March 10, 2016

When Evils Are Not Shunned From A Religious Principle

Passages from Divine Providence ~ Emanuel Swedenborg
Evils in the external man can be put away only by man's instrumentality, because it is of the Lord's Divine providence that whatever man hears, sees, thinks, wills, speaks, and does, seems to him to be wholly his own. Without this appearance there could be in man no reception of Divine truth, no determination towards doing good, no appropriation of love and wisdom or of charity and faith, and therefore no conjunction with the Lord, consequently no reformation and regeneration and thus salvation. Without this appearance repentance from sins, and faith even, are evidently impossible. It is also evident that without this appearance a man would not be a man, but would be devoid of natural life like a beast. Let any one who will consult his reason and see, when a man thinks about good and truth, spiritual, moral, or civil, whether there is any other appearance than that he thinks from himself; let him then accept this doctrinal, that everything good and true is from the Lord and nothing from man; and will he not acknowledge this consequence, that man must do good and think truth as if of himself, and yet must acknowledge that he does it from the Lord; and furthermore, that man must put away evils as if of himself and yet must acknowledge that he does it from the Lord?

Many are not aware that they are in evils, inasmuch as they do not do them outwardly because they fear the civil laws and the loss of reputation, and thus from custom and habit fall into the way of shunning evils as detrimental to their honor and profit. But when evils are not shunned from a religious principle, on the ground that they are sins and antagonistic to God, the lusts of evil with their enjoyments still remain, like impure waters confined and stagnant. Let such examine their thoughts and intentions, and they will find these lusts, provided they know what sins are.
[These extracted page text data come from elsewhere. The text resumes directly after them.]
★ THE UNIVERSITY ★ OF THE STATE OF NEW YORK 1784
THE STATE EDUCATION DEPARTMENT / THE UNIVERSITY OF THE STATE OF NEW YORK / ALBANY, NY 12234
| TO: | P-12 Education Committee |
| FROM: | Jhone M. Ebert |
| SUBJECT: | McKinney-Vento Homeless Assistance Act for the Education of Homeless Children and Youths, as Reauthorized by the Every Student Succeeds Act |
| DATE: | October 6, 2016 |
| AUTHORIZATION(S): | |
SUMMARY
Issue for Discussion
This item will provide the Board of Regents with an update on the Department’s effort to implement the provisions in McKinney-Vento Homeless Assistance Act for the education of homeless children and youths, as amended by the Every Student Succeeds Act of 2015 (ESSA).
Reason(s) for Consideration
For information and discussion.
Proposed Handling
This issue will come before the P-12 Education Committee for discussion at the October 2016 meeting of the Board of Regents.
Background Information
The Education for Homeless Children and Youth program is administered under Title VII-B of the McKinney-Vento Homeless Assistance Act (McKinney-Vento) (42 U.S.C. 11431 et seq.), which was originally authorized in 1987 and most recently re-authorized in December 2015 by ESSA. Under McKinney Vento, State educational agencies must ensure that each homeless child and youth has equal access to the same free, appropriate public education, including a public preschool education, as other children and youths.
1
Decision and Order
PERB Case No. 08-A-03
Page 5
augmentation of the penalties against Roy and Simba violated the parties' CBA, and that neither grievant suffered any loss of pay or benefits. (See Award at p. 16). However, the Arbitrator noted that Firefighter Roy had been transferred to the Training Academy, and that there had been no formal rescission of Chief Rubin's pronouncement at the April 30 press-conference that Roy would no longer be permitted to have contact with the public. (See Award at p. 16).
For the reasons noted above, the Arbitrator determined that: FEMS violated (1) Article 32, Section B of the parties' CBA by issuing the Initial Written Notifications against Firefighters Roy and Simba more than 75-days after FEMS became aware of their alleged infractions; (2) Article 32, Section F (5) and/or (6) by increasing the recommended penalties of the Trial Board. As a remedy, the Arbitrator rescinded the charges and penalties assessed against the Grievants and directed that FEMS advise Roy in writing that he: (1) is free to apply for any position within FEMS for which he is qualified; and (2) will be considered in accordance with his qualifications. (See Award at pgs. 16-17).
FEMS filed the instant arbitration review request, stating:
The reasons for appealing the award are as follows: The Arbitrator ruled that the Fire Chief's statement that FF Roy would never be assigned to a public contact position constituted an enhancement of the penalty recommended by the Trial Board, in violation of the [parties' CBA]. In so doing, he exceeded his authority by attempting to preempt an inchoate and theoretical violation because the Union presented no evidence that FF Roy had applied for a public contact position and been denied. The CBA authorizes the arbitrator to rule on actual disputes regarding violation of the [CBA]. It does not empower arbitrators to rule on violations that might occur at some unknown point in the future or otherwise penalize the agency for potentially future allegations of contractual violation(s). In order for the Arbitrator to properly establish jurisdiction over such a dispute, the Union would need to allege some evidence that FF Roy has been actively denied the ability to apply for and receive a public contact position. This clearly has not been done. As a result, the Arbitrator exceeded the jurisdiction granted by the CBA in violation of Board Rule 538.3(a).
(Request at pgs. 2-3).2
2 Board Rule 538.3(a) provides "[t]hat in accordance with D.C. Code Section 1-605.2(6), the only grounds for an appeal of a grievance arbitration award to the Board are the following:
This is the state of many who have confirmed themselves in faith separate from charity, who, believing that the law does not condemn them, do not even think about sins; and some question whether there are any sins in them, or if there are, whether they are sins before God, since they have been pardoned. In a like state also are natural moralists, who believe that civil and moral life with its prudence accomplishes everything and Divine providence nothing. Such also are those who strive with great eagerness after a reputation and name for honesty and sincerity for the sake of honor or gain. But those who are of this character, and who have also despised religion, become after death spirits of lusts, appearing to themselves as if they were men, but to others at a distance like treacherous forms (priapi); and like birds of night they see in the dark and not in the light.